Sus últimas instrucciones habían sido claras:
Al fin había llegado el día.
Después de revisar minuciosamente el contenido de mi bolsa de viaje por enésima vez, y cerciorarme de que llevaba todo lo necesario, cerré, muy despacio, la cremallera, y cargué mi equipaje sobre el hombro derecho.
Apenas sin hacer ruido, sigilosamente, giré la manilla de la puerta de mi apartamento y salí al pasillo.
La incertidumbre me corroía por dentro, a pesar de tener una ligera y vaga idea. Sabía que los médicos debían observarme en ausencia de la medicación que desde hace casi 6 años tomaba, cuando me diagnosticaron la Enfermedad de Parkinson.
Después de pagar el taxi que me llevó a mi destino - la clínica -, cargué de nuevo con el equipaje y atravesé la puerta de acceso a la zona de urgencias. Como un zombi, seguí las indicaciones que iban apareciendo sobre el piso del pasillo, hasta llegar a la zona de extracción de muestras para la P.C.R.

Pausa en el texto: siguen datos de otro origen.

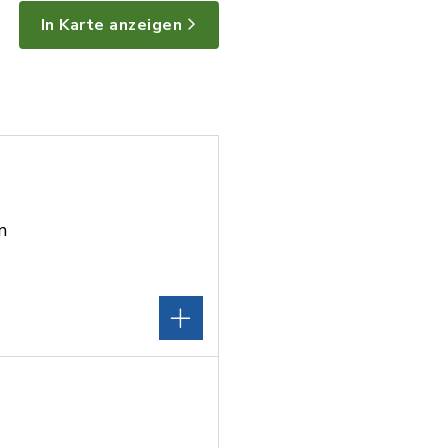
In Karte anzeigen
m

Tras comprobar mi personalidad, -el DNI, nombre y fecha de nacimiento fueron suficientes-, una enfermera, vestida con un traje de protección anti COVID, me indicó que me quitara la mascarilla, y, casi sin darme tiempo, me introdujo, primero, un bastoncillo en la garganta para obtener una muestra, y, a continuación, otro más para frotar en lo más profundo de mi nariz, que posteriormente colocó en tubos de ensayo, y que se apresuró en cerrar herméticamente, etiquetándolos con la fecha y hora actual, junto con las iniciales ALI98.
Después de saber el resultado - negativo -, me dispuse a dar el siguiente paso: El ingreso hospitalario.
Tras identificarme de nuevo, y proceder a mi registro, una amable señorita me sirvió de guía por las instalaciones, al tiempo que no paraba de darme más y más explicaciones.
quinta planta, la voz sonora del ascensor, previamente grabada, nos informó del destino final.
Esta es su habitación, la 550, me indicó, mientras nos despedíamos.
Un vistazo rápido me bastó para reconocer la habitación: Una cama articulada debajo de una barra de luz fluorescente; un sofá relax y otro butacón más grande, que escondía en su interior una cama plegable; Un armario empotrado, con 3 o 4 perchas vacías, y un par de cajones, vacíos también; Un escueto baño, adaptado para discapacitados, con una pequeña ducha, acorralada en una de sus esquinas por dos mamparas semi traslúcidas.
Me acerqué a la ventana, y, al accionar el botón de la pared, la persiana empezó a subir despacio, dejando ver el exterior.
Al mirar abajo, no tardé en reconocer la entrada del propio edificio, y la gran avenida que me había llevado hasta él. Al frente, un edificio con unos ventanales exageradamente amplios, que dejaban ver su desnudez interior, y, al fondo, una especie de cordillera montañosa, de tonalidades ocres y verdes, coronada por varias decenas de molinos de viento, todos con su lucecita de advertencia parpadeante, intermitente, de color rojo.
Al ser domingo por la tarde, la avenida estaba semi desierta, sin apenas coches esperando en los semáforos.
Rebusqué un poco en el equipaje, hasta dar con mi pijama, que no tardé ni treinta segundos en terminar de ponerme, y me tumbé en la cama, intentando acomodarme. Había sido un día demasiado intenso, y di gracias porque pronto tocaría a su fin.
Al poco rato apareció una enfermera, muy simpática, ofreciéndome un poco de merienda.
Al cerrar la puerta tras despedirse de ella, intenté, sin éxito, comer algo.
Me coloqué mis auriculares para escuchar un poco de música relajante, hasta que, una media hora después, la alarma del móvil sonó, advirtiéndome que debía tomar la última dosis de medicación. Engullí la pastilla entera, ayudado por un buen sorbo de agua fría, y, a los pocos minutos, acabé durmiéndome, pensando que hasta entonces la cosa no había sido tan dura.
El primer día de ingreso había llegado a su fin.